Toyama also said the U-M chapter of AAUP is working to ensure that the selection process is public and encourage the administration to consider perspectives from a diverse range of demographics and campus groups. The Presidential Search Committee has hosted multiple community listening sessions in recent weeks to gather community feedback, which included a focus on carbon neutrality and sexual assault accountability. The U-M Flint and Ann Arbor chapters of AAUP emphasized this sentiment in an open letter that was sent to the Presidential Search Committee in February.
“More and more, there’s a trend towards these searches becoming confidential, where the first time anybody hears about a candidate, the person has already been selected,” Toyama said. “This severely limits the ability of different groups on campus to interact with the candidates before a final person is chosen.”
Traub said she was dissatisfied when the University announced their selection process for choosing the next provost in November 2021 after current Provost Susan Collins announced that she would be stepping down. At the time, Schlissel appointed himself the chair of the selection committee while he was also in charge of making the final decision about which candidate would be chosen. Traub said she hopes the selection committee for the next president will comprise a group of members of the campus community to encourage input from alternative perspectives.

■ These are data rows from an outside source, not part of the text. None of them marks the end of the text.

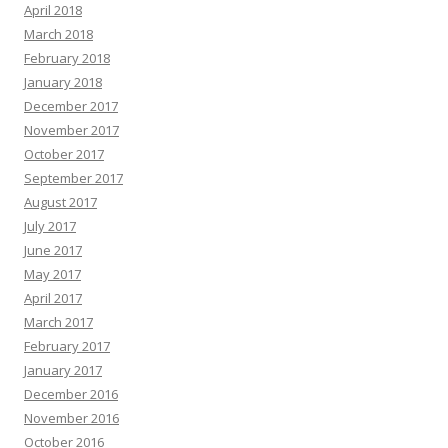
April 2018
March 2018
February 2018
January 2018
December 2017
November 2017
October 2017
September 2017
August 2017
July 2017
June 2017
May 2017
April 2017
March 2017
February 2017
January 2017
December 2016
November 2016
October 2016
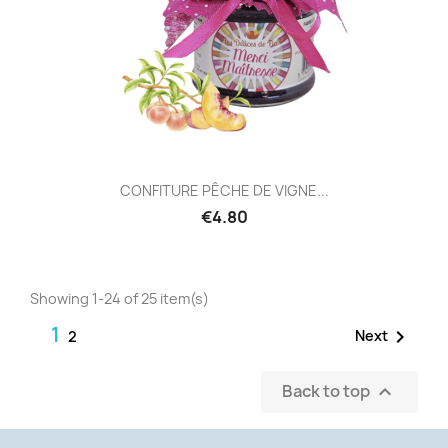
CONFITURE PÊCHE DE VIGNE...
€4.80
Showing 1-24 of 25 item(s)
1

Next
2
Back to top

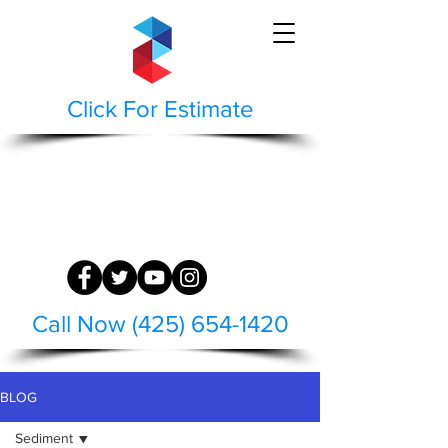
Click For Estimate
STAEPPEN CLEAN
BUILDING AND HARDSCAPE SURFACE
RESTORATION
WASH | RESTORE | PRESERVE
Call Now (425) 654-1420
BLOG
Sediment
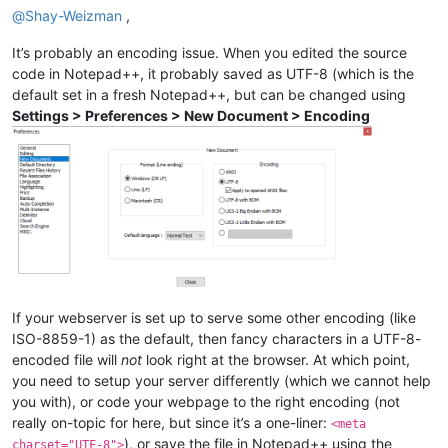
@
Shay-Weizman
,
It’s probably an encoding issue. When you edited the source
code in Notepad++, it probably saved as UTF-8 (which is the
default set in a fresh Notepad++, but can be changed using
Settings > Preferences > New Document > Encoding
If your webserver is set up to serve some other encoding (like
ISO-8859-1) as the default, then fancy characters in a UTF-8-
encoded file will
not
look right at the browser. At which point,
you need to setup your server differently (which we cannot help
you with), or code your webpage to the right encoding (not
really on-topic for here, but since it’s a one-liner:
<meta
), or save the file in Notepad++ using the
charset="UTF-8">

“We’re also going to be pressing for broader representation of different kinds of groups of people on the search itself,” Traub said. “The more people that you have in a room making a decision, the more perspectives you have, the better the decision is going to be.”
Sanders said that similar to the AAUP at the University’s Ann Arbor campus, the AAUP chapter at U-M Flint is also starting back up again after low membership disbanded them in 2021. As of February 2022, there is again enough interest on Flint’s campus to restart its chapter, Sanders said. While they have goals specific to their own campus, members of the AAUP chapter at U-M Flint are excited to collaborate with the Ann Arbor chapter on the search for a new president.
“I think as a campus, we should push for the finalist in the search to come to the U-M Flint campus and do a public presentation where all stakeholders can interact with them and see how they behave to evaluate them,” Sanders said. “That evaluation should have an impact on who is selected, as opposed to just being window dressing.”
Outside of the presidential search, members of both the U-M Ann Arbor and Flint AAUP chapters said they are excited to continue expanding their membership and look forward to tackling more issues that concern faculty members, including increasing collaboration among campus organizations and strengthening sexual misconduct policies.